**Exercise brief**
Please repeat the data below exactly, with the pictures removed.

(Records from a dataset)

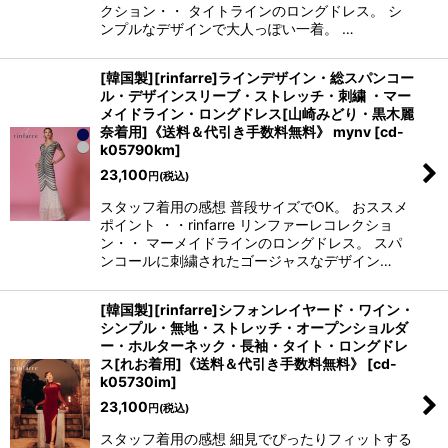
クション・・ タイトラインのロングドレス。 シ
ンプルなデザインで大人っぽい一着。 …
[韓国製][rinfarre]ラインデザイン・総スパンコー
ル・デザインスリーブ・ストレッチ・刺繍 ・マー
メイドライン・ロングドレス[山崎みどり・黒木麗
奈着用]《送料＆代引き手数料無料》 mynv
[
cd-
k05790km
]
23,100
円
(税込)
スタッフ着用の感想 普段サイズでOK。 おススメ
ポイント ・・rinfarre リンファーレコレクショ
ン・・ マーメイドラインのロングドレス。 スパ
ンコールに刺繍されたゴージャスなデザイン…
[韓国製][rinfarre]シフォンレイヤード・ワイン・
シンプル・無地・ストレッチ・オープンショルダ
ー・ホルターネック・長袖・タイト・ロングドレ
ス[れお着用]《送料＆代引き手数料無料》
[
cd-
k05730im
]
23,100
円
(税込)
スタッフ着用の感想 細見でぴったりフィットする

**Result for this exercise**
クション・・ タイトラインのロングドレス。 シ
ンプルなデザインで大人っぽい一着。 …
[韓国製][rinfarre]ラインデザイン・総スパンコー
ル・デザインスリーブ・ストレッチ・刺繍 ・マー
メイドライン・ロングドレス[山崎みどり・黒木麗
奈着用]《送料＆代引き手数料無料》 mynv
[
cd-
k05790km
]
23,100
円
(税込)
スタッフ着用の感想 普段サイズでOK。 おススメ
ポイント ・・rinfarre リンファーレコレクショ
ン・・ マーメイドラインのロングドレス。 スパ
ンコールに刺繍されたゴージャスなデザイン…
[韓国製][rinfarre]シフォンレイヤード・ワイン・
シンプル・無地・ストレッチ・オープンショルダ
ー・ホルターネック・長袖・タイト・ロングドレ
ス[れお着用]《送料＆代引き手数料無料》
[
cd-
k05730im
]
23,100
円
(税込)
スタッフ着用の感想 細見でぴったりフィットする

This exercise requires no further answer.